The aim of this Phase IIa clinical trial is to demonstrate that HinsBet acts faster than Humulin (human insulin, Eli Lilly) and as fast as Humalog (insulin lispro, Eli Lilly), allowing patients who use human insulin to achieve a better glycemic control after a meal. In this double-blind, randomized, 3 arm, crossover study, the pharmacokinetic (PK) and pharmacodynamic (PD) characteristics of HinsBet will be compared to those of Humulin and Humalog.
36 patients with type 1 diabetes will receive single 0.2 U/kg doses of HinsBet, Humulin and Humalog under automated euglycemic clamp conditions. Adocia plans to dose the first patient during the first week of August. Results are expected in Q1 2015. Many insulin-dependent diabetic patients rely on prandial insulin to control their glycemia after a meal.
These treatments aim to replicate the quasi-immediate secretion of insulin observed in healthy people when having a meal.
Two main prandial insulin options are available, human insulin and fast-acting insulin analogs. About 80% of diabetic patients, i.e. more than 300 million, live in low- and middle-income countries (1). In those countries, human insulin remains the prandial insulin treatment of choice due to its greater affordability and accessibility.
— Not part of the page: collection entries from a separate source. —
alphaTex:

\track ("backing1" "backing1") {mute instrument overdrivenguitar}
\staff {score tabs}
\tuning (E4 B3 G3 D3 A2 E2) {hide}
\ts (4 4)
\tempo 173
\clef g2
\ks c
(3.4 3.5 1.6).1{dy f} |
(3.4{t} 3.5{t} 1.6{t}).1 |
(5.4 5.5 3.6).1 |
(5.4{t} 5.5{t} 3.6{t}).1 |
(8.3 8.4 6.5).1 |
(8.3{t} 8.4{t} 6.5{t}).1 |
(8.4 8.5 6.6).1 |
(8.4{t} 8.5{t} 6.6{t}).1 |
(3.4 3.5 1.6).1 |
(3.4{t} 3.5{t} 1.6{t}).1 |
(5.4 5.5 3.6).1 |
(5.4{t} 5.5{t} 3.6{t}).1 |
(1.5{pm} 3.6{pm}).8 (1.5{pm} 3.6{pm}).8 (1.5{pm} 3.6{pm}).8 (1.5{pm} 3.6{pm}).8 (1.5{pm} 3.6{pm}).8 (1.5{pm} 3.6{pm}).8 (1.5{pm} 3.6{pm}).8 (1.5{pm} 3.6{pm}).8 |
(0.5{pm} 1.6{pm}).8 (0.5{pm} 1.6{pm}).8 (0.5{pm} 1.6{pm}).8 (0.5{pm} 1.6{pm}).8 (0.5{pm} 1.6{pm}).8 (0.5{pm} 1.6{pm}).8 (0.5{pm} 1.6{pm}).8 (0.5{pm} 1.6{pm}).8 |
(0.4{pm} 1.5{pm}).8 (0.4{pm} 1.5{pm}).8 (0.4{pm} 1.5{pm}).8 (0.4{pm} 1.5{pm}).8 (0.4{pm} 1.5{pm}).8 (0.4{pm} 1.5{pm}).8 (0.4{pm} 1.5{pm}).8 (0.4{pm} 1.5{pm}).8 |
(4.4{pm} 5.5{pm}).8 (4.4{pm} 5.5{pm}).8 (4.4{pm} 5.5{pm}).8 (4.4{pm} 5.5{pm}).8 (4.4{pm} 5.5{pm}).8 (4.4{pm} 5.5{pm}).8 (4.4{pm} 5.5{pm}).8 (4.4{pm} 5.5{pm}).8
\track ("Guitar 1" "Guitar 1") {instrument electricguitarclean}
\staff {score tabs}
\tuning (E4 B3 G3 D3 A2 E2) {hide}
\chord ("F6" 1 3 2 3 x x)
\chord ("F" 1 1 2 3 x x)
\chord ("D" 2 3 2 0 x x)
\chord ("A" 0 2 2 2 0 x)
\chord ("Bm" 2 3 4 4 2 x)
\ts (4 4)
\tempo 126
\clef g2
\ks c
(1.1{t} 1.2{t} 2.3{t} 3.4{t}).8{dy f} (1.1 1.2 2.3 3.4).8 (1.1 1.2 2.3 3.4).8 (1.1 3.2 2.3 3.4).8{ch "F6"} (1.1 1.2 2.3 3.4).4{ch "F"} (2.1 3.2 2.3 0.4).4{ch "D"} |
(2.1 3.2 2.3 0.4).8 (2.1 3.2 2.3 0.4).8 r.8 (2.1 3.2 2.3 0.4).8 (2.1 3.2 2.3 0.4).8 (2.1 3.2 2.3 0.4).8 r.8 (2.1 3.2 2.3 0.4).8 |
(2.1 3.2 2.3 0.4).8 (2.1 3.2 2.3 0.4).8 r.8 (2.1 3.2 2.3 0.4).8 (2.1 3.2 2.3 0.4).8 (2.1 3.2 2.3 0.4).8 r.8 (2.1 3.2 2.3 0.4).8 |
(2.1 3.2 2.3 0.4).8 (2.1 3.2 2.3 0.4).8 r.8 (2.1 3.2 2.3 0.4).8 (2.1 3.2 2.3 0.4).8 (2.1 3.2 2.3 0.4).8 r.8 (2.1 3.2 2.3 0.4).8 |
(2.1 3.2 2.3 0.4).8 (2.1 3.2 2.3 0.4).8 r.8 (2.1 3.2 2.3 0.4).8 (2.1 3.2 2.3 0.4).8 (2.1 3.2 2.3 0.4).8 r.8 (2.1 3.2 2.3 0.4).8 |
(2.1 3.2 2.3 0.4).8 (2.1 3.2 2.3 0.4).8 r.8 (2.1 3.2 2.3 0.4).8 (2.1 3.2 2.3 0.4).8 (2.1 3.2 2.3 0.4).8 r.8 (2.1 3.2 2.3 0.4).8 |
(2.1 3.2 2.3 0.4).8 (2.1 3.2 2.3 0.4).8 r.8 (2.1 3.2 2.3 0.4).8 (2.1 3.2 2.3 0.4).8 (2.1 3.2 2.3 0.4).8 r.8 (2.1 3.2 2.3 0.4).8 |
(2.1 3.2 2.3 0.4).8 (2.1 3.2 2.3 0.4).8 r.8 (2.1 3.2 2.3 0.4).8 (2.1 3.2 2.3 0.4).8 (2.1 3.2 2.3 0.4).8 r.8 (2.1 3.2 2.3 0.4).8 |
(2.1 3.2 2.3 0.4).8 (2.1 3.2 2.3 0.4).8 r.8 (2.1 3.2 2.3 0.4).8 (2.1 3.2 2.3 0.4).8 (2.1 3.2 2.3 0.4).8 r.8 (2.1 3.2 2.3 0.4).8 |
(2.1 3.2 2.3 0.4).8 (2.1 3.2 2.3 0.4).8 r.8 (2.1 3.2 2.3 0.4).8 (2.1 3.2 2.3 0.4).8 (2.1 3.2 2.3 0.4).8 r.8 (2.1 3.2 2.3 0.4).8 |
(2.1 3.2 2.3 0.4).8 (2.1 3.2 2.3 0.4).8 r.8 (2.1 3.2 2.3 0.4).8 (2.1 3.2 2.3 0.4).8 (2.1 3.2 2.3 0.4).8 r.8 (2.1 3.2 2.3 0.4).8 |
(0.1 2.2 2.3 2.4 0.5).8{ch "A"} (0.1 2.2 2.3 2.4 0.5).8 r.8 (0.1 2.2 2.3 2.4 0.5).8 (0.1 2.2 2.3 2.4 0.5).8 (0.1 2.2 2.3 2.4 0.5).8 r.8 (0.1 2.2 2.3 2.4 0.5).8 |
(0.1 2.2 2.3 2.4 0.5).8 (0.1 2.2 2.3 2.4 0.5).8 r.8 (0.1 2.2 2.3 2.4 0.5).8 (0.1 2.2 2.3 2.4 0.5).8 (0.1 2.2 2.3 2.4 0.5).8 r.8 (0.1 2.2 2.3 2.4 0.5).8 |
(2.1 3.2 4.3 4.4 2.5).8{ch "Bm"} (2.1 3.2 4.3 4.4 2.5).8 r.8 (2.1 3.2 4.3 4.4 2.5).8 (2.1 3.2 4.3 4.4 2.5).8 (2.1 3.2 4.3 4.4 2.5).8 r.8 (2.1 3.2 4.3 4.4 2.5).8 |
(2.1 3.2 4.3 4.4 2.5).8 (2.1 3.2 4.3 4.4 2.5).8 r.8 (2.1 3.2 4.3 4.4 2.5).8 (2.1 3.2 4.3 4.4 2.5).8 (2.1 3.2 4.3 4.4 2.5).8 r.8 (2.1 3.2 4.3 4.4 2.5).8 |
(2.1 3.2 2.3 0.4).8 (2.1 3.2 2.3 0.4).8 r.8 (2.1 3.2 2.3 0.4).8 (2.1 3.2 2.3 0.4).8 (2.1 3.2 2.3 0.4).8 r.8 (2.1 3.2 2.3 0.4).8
However, human insulin acts more slowly than insulin analogs, requiring patients to inject 30 minutes before the meal instead of 15 minutes with insulin analogs. This additional delay represents a real obstacle for patients to control their glycaemia and puts them at risk of hyper- and hypo-glycaemia.
"Diabetic patients have the same medical needs, wherever they may live," commented Gérard Soula, CEO of Adocia "With HinsBet, our objective is to make improved insulin treatment accessible to the largest 1 population of patients, by offering a product that combines the efficacy of insulin analogs with the lower price of human insulin".
The accelerated action of human insulin observed with HinsBet has been enabled by the proprietary BioChaperone technology, as demonstrated in two previous clinical studies. In addition, this technology has already proven to be safe and to also accelerate the action of another insulin, insulin lispro, in a phase IIa clinical study on type 1 diabetic patients.
"We are excited to launch this new study with HinsBet after the successful phase IIa study with BioChaperone Lispro U100" stated Olivier Soula, General Deputy Manager and Director of R&D at Adocia.
"The BioChaperone technology accelerates the action of all prandial insulins, as reflected by our prandial insulin portfolio: HinsBet, BioChaperone Lispro, currently being tested in a Phase II, dose-response study and BioChaperone Lispro U300 for which we are preparing a clinical study."